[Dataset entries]
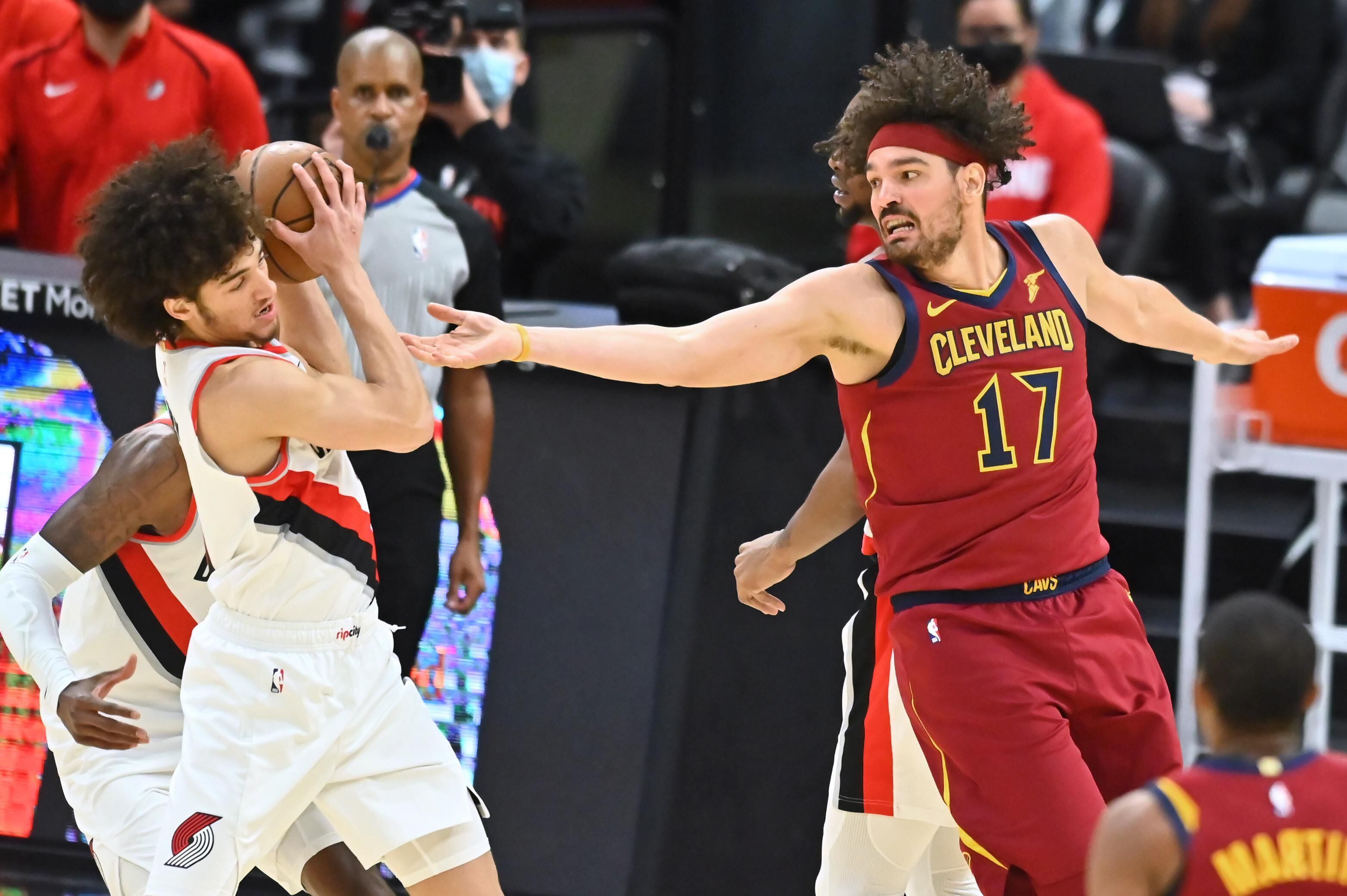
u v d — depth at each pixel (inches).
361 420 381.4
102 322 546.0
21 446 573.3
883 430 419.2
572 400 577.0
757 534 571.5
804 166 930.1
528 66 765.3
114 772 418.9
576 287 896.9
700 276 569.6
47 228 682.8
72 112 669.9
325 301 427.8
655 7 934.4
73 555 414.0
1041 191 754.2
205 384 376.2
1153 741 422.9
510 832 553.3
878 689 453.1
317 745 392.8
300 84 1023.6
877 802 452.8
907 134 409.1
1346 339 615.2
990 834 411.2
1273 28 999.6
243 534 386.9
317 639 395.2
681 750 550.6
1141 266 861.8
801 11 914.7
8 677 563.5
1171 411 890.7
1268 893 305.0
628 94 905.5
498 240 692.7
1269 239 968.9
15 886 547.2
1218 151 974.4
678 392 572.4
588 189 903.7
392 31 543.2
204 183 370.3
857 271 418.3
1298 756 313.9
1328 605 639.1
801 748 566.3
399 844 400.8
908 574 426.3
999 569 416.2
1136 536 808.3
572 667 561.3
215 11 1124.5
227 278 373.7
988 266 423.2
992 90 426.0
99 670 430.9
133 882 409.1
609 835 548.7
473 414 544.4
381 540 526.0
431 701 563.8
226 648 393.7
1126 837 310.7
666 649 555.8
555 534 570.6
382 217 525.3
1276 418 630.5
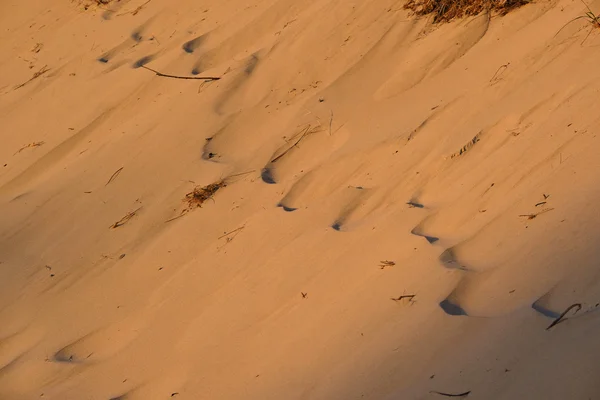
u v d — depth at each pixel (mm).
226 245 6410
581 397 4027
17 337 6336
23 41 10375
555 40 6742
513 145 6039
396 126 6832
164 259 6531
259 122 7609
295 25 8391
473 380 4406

## Exercise objective
Omitting the pictures, copy each record above exactly as it stands.

## Task result
u v d — depth at each pixel (inches).
361 420 381.4
102 322 546.0
21 446 573.3
883 430 419.2
572 400 577.0
757 534 571.5
804 166 930.1
528 66 765.3
114 772 418.9
576 287 896.9
700 276 569.6
47 228 682.8
72 112 669.9
325 301 427.8
655 7 934.4
73 555 414.0
1041 191 754.2
205 384 376.2
1153 741 422.9
510 832 553.3
878 689 453.1
317 745 392.8
300 84 1023.6
877 802 452.8
907 134 409.1
1346 339 615.2
990 834 411.2
1273 28 999.6
243 534 386.9
317 639 395.2
681 750 550.6
1141 266 861.8
801 11 914.7
8 677 563.5
1171 411 890.7
1268 893 305.0
628 94 905.5
498 240 692.7
1269 239 968.9
15 886 547.2
1218 151 974.4
678 392 572.4
588 189 903.7
392 31 543.2
204 183 370.3
857 271 418.3
1298 756 313.9
1328 605 639.1
801 748 566.3
399 844 400.8
908 574 426.3
999 569 416.2
1136 536 808.3
572 667 561.3
215 11 1124.5
227 278 373.7
988 266 423.2
992 90 426.0
99 670 430.9
133 882 409.1
609 835 548.7
473 414 544.4
381 540 526.0
431 701 563.8
226 648 393.7
1126 837 310.7
666 649 555.8
555 534 570.6
382 217 525.3
1276 418 630.5
u v d — depth at each pixel (mm).
226 245 6410
581 397 4027
17 337 6336
23 41 10375
555 40 6742
513 145 6039
396 126 6832
164 259 6531
259 122 7609
295 25 8391
473 380 4406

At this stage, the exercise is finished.